Passage given:

========================

The surface water temp is holding around 50 degrees. The lake level is falling and currently sits at 556.92 feet msl. The northern part of the lake remains stained. Enjoy Norfork Lake.

Lou also posts almost daily on his Facebook page with photos and where the fish are biting and what’s biting. Check it out.

(updated 3-23-2023) Steven “Scuba Steve” Street at Blackburn’s Resort said the lake level is 556.88 feet msl and has dropped 4 inches in 24 hours as of 6:30 p.m. Wednesday. They are running one generator about half the time and are varying spillway gates discharge, and recently were cutting back. The White River at Newport is 23.36 feet and they are trying to drop the area lakes as fast as they can. “They are predicting 2-3 inches of rain Friday and I hope we do not get it, especially in the Norfork watershed.
“The surface water temperature was 51 degrees when I came in at 6:30 p.m. on Wednesday. The clarity is remaining about the same but wants to clear up. I could see my lure down 3-4 feet. Trollers are catching a few temperate bass dragging live bait and umbrellas through shad and others are casting artificial lures back in the bayous and bays.

Crappie fishing on brush is not the best, but a few fish are being caught every day. That is about the same for most species. Shad are moving under docks under lights about 9 p.m. and bringing spawned out white bass and walleye and a few crappie with them. If you can find feeding fish it can be good, but that is not happening every day. Some bass are back in the creeks near the shore, but not a lot.

========================

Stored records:
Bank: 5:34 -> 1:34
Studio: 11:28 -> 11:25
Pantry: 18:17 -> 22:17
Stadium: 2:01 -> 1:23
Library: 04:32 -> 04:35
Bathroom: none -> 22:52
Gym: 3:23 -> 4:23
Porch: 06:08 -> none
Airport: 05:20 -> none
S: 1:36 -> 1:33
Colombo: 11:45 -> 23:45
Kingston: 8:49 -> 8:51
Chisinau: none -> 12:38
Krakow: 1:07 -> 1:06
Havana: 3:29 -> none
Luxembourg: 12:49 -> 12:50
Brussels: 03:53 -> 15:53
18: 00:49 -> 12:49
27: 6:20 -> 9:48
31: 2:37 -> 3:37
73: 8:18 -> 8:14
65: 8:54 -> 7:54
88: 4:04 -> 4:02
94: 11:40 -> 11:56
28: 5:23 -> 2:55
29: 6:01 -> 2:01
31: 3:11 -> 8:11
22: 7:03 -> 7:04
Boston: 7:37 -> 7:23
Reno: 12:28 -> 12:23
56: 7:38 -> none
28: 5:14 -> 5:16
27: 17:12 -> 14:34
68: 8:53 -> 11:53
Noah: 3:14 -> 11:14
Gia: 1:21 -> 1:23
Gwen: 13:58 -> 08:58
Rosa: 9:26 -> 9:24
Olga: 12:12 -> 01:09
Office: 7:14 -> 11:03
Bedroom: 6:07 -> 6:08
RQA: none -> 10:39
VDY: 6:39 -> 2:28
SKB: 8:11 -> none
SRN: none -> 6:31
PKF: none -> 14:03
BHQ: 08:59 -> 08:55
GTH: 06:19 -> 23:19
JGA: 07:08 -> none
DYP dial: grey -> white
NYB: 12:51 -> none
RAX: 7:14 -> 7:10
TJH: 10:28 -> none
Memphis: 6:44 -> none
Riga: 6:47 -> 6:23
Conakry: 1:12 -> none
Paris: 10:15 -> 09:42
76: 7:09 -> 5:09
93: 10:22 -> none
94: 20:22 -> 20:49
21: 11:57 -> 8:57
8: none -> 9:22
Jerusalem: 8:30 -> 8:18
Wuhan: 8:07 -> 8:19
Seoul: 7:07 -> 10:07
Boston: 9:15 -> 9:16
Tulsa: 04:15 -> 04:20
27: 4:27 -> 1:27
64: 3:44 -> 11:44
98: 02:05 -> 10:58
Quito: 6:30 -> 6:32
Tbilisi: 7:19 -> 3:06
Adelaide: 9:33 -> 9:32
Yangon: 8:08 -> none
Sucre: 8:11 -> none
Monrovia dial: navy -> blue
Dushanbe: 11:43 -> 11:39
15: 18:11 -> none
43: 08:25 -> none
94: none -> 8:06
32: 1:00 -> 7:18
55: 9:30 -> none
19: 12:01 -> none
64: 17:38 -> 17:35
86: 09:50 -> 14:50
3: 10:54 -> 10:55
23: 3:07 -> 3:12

========================

Direction:
In the Norfork Lake fishing report, copy out the passage word for word, starting with "The surface water temp is" and going on through "Enjoy Norfork Lake.".

The reply:
The surface water temp is holding around 50 degrees. The lake level is falling and currently sits at 556.92 feet msl. The northern part of the lake remains stained. Enjoy Norfork Lake.